_TASK DETAILS_
Find the string "Courtyard" in the entries and copy each line that has it.
Content starts
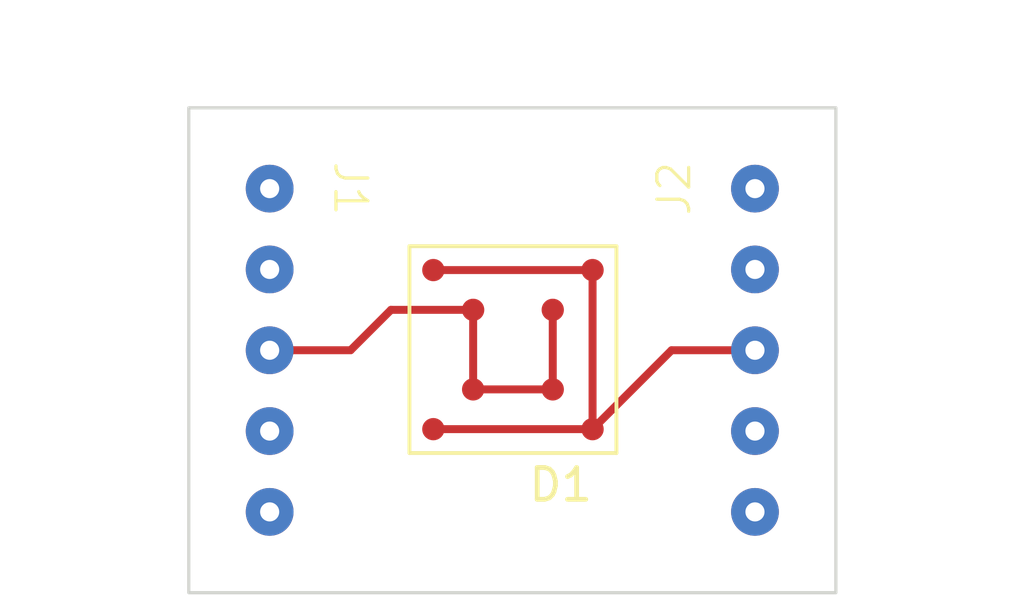
<source format=kicad_pcb>
(kicad_pcb (version 20221018) (generator pcbnew)

  (general
    (thickness 1.6)
  )

  (paper "A4")
  (layers
    (0 "F.Cu" signal)
    (31 "B.Cu" signal)
    (32 "B.Adhes" user "B.Adhesive")
    (33 "F.Adhes" user "F.Adhesive")
    (34 "B.Paste" user)
    (35 "F.Paste" user)
    (36 "B.SilkS" user "B.Silkscreen")
    (37 "F.SilkS" user "F.Silkscreen")
    (38 "B.Mask" user)
    (39 "F.Mask" user)
    (40 "Dwgs.User" user "User.Drawings")
    (41 "Cmts.User" user "User.Comments")
    (42 "Eco1.User" user "User.Eco1")
    (43 "Eco2.User" user "User.Eco2")
    (44 "Edge.Cuts" user)
    (45 "Margin" user)
    (46 "B.CrtYd" user "B.Courtyard")
    (47 "F.CrtYd" user "F.Courtyard")
    (48 "B.Fab" user)
    (49 "F.Fab" user)
    (50 "User.1" user)
    (51 "User.2" user)
    (52 "User.3" user)
    (53 "User.4" user)
    (54 "User.5" user)
    (55 "User.6" user)
    (56 "User.7" user)
    (57 "User.8" user)
    (58 "User.9" user)
  )

  (setup
    (pad_to_mask_clearance 0)
    (pcbplotparams
      (layerselection 0x00010fc_ffffffff)
      (plot_on_all_layers_selection 0x0000000_00000000)
      (disableapertmacros false)
      (usegerberextensions false)
      (usegerberattributes true)
      (usegerberadvancedattributes true)
      (creategerberjobfile true)
      (dashed_line_dash_ratio 12.000000)
      (dashed_line_gap_ratio 3.000000)
      (svgprecision 4)
      (plotframeref false)
      (viasonmask false)
      (mode 1)
      (useauxorigin false)
      (hpglpennumber 1)
      (hpglpenspeed 20)
      (hpglpendiameter 15.000000)
      (dxfpolygonmode true)
      (dxfimperialunits true)
      (dxfusepcbnewfont true)
      (psnegative false)
      (psa4output false)
      (plotreference true)
      (plotvalue true)
      (plotinvisibletext false)
      (sketchpadsonfab false)
      (subtractmaskfromsilk false)
      (outputformat 1)
      (mirror false)
      (drillshape 0)
      (scaleselection 1)
      (outputdirectory "")
    )
  )

  (net 0 "")
  (net 1 "unconnected-(J1-Pin_1-Pad1)")
  (net 2 "unconnected-(J1-Pin_2-Pad2)")
  (net 3 "Net-(J2-Pin_3)")
  (net 4 "unconnected-(J1-Pin_4-Pad4)")
  (net 5 "unconnected-(J1-Pin_5-Pad5)")
  (net 6 "unconnected-(J2-Pin_1-Pad1)")
  (net 7 "unconnected-(J2-Pin_2-Pad2)")
  (net 8 "Net-(J1-Pin_3)")
  (net 9 "unconnected-(J2-Pin_4-Pad4)")
  (net 10 "unconnected-(J2-Pin_5-Pad5)")

  (footprint "Connector_PinHeader_2.54mm:Header_connector" (layer "F.Cu") (at 93.98 66.04 90))

  (footprint "proj:sipm_6x6_bga_SMD" (layer "F.Cu") (at 83.88 63.52 180))

  (footprint "Connector_PinHeader_2.54mm:Header_connector" (layer "F.Cu") (at 78.74 66.04 -90))

  (gr_poly
    (pts
      (xy 76.2 58.42)
      (xy 76.2 73.66)
      (xy 96.52 73.66)
      (xy 96.52 58.42)
    )

    (stroke (width 0.1) (type solid)) (fill none) (layer "Edge.Cuts") (tstamp 083d66a7-bb41-404d-9b95-0ade3db3bb16))
  (gr_rect (start 76.2 58.42) (end 96.52 73.66)
    (stroke (width 0.15) (type default)) (fill none) (layer "Margin") (tstamp dab3dfd5-fb39-4bae-ae29-893aa4aa9f7f))

  (segment (start 91.36 66.04) (end 93.98 66.04) (width 0.25) (layer "F.Cu") (net 3) (tstamp 05d99e8f-2315-43de-b08c-dfdd4027f5a6))
  (segment (start 88.88 68.52) (end 91.36 66.04) (width 0.25) (layer "F.Cu") (net 3) (tstamp 35e62d39-672b-406d-ab08-400babd894af))
  (segment (start 83.88 68.52) (end 88.88 68.52) (width 0.25) (layer "F.Cu") (net 3) (tstamp 7ce77ebc-7242-4043-997a-8bd90a1309a2))
  (segment (start 83.88 63.52) (end 88.88 63.52) (width 0.25) (layer "F.Cu") (net 3) (tstamp ad8ce615-3498-4951-91d8-eb6c24ada784))
  (segment (start 88.88 63.52) (end 88.88 68.52) (width 0.25) (layer "F.Cu") (net 3) (tstamp b92a73df-a12e-480d-bdc5-39dc47f5978a))
  (segment (start 82.55 64.77) (end 81.28 66.04) (width 0.25) (layer "F.Cu") (net 8) (tstamp 21733283-190d-4875-9add-787613f1af3b))
  (segment (start 85.13 64.77) (end 82.55 64.77) (width 0.25) (layer "F.Cu") (net 8) (tstamp 3a7e9d4d-7b58-4523-974f-24ec51157a2c))
  (segment (start 87.63 67.27) (end 87.63 64.77) (width 0.25) (layer "F.Cu") (net 8) (tstamp 7e6f08da-74b6-4f10-85bc-9d9290490d68))
  (segment (start 85.11 64.79) (end 85.09 64.77) (width 0) (layer "F.Cu") (net 8) (tstamp a346c3af-30cb-4a08-8f8b-2bba44ec2231))
  (segment (start 85.13 64.77) (end 85.13 67.27) (width 0.25) (layer "F.Cu") (net 8) (tstamp cf207b21-54a8-4467-8d46-496b520207f0))
  (segment (start 85.13 67.27) (end 87.63 67.27) (width 0.25) (layer "F.Cu") (net 8) (tstamp d108a500-f4a8-4d57-8113-843aeaf9c0f4))
  (segment (start 81.28 66.04) (end 78.74 66.04) (width 0.25) (layer "F.Cu") (net 8) (tstamp e2336c91-e278-4bbe-8cf2-e8c35b08bb34))

)

</source>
Content ends
_THE COMPLETED TASK_
    (46 "B.CrtYd" user "B.Courtyard")
    (47 "F.CrtYd" user "F.Courtyard")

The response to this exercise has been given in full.